*** Block opens ***

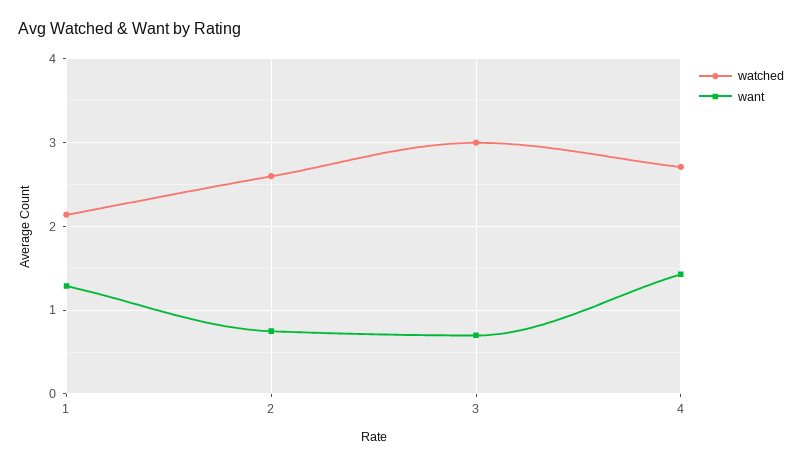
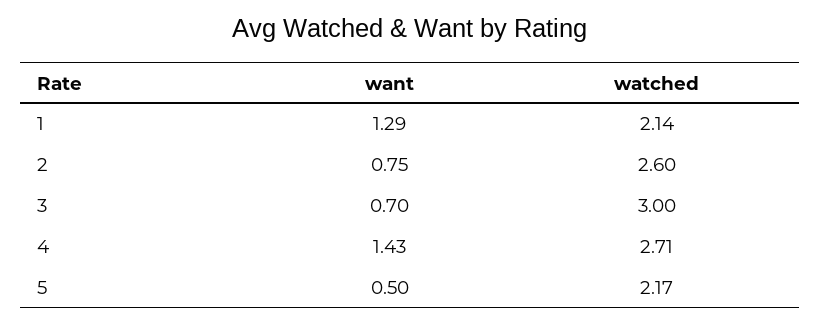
want, 5: none -> 0.5
watched, 5: none -> 2.17

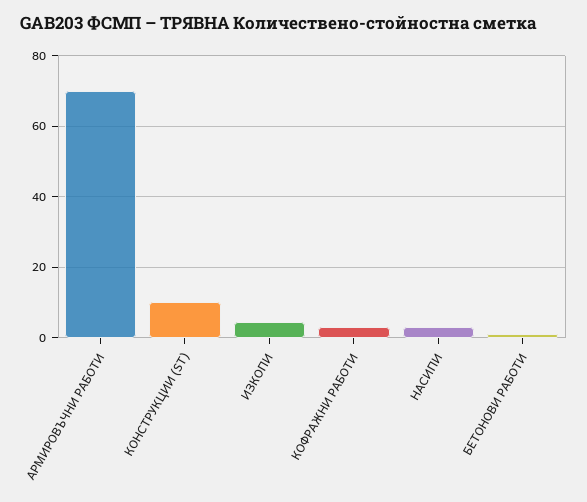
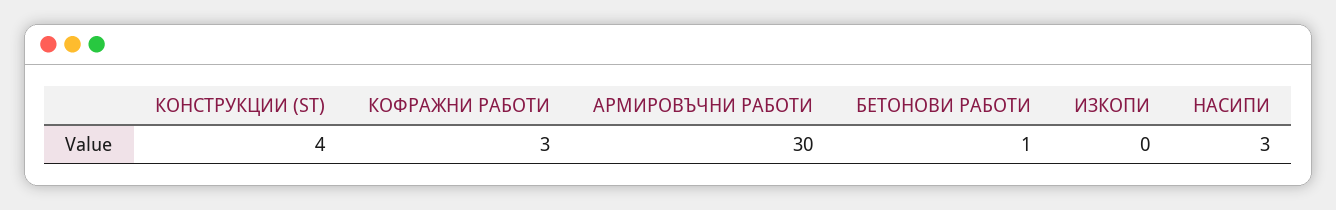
АРМИРОВЪЧНИ РАБОТИ: 70 -> 30
КОНСТРУКЦИИ (ST): 10 -> 4
ИЗКОПИ: 4 -> 0

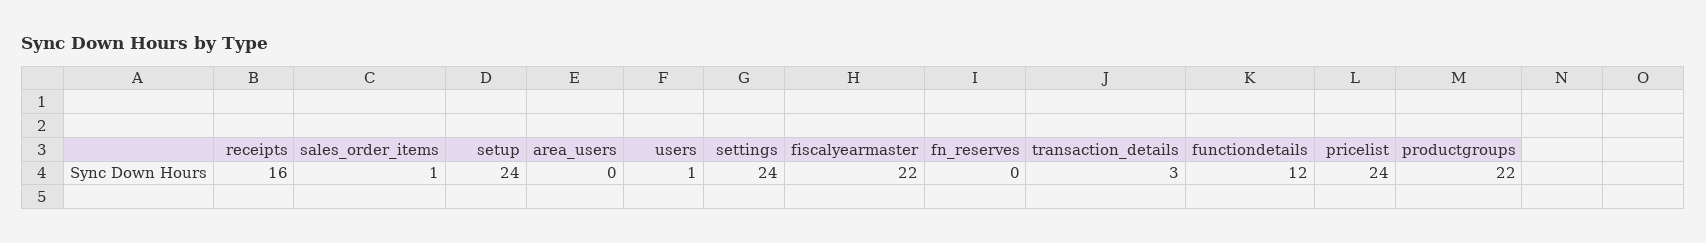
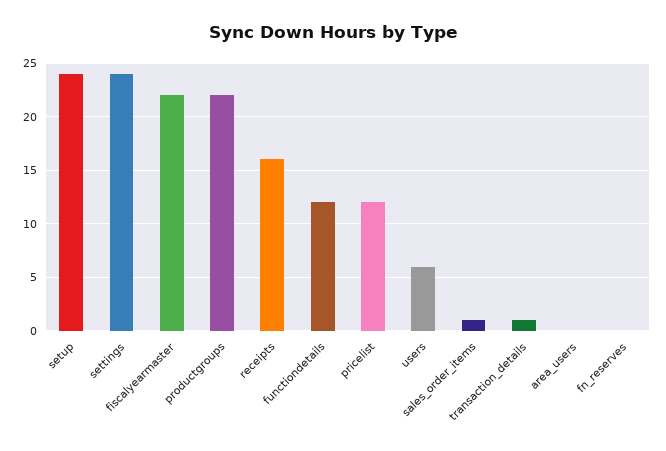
users: 1 -> 6
transaction_details: 3 -> 1
pricelist: 24 -> 12

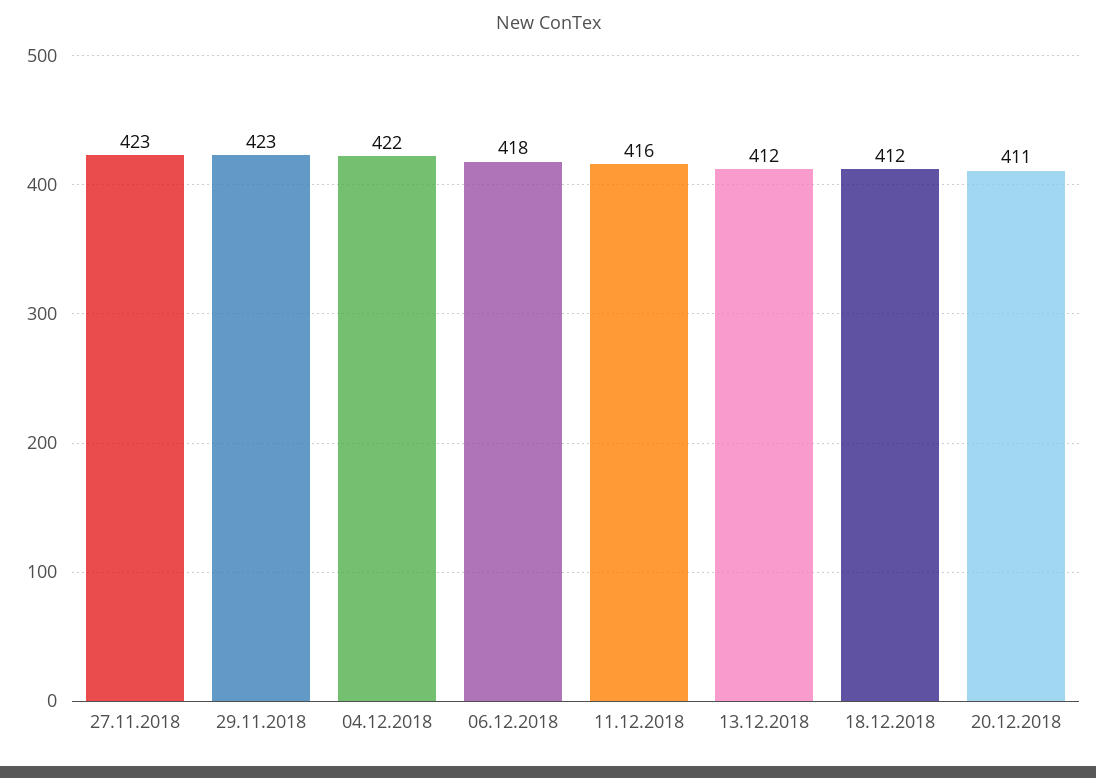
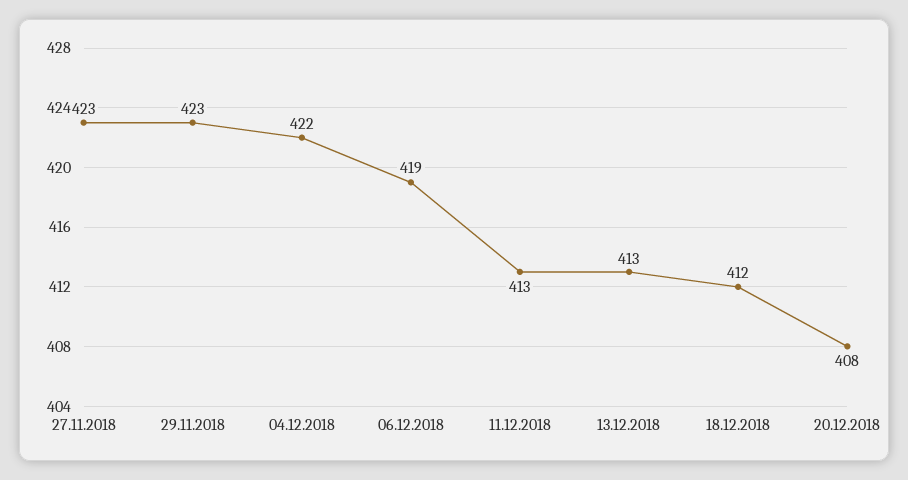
06.12.2018: 418 -> 419
11.12.2018: 416 -> 413
13.12.2018: 412 -> 413
20.12.2018: 411 -> 408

*** Block closes ***

TASK BRIEF: Leave the pictures aside and transcribe only the lines from the one holding "users: 1 -> 6" through the final line of the records above.

TASK OUTPUT:
users: 1 -> 6
transaction_details: 3 -> 1
pricelist: 24 -> 12

06.12.2018: 418 -> 419
11.12.2018: 416 -> 413
13.12.2018: 412 -> 413
20.12.2018: 411 -> 408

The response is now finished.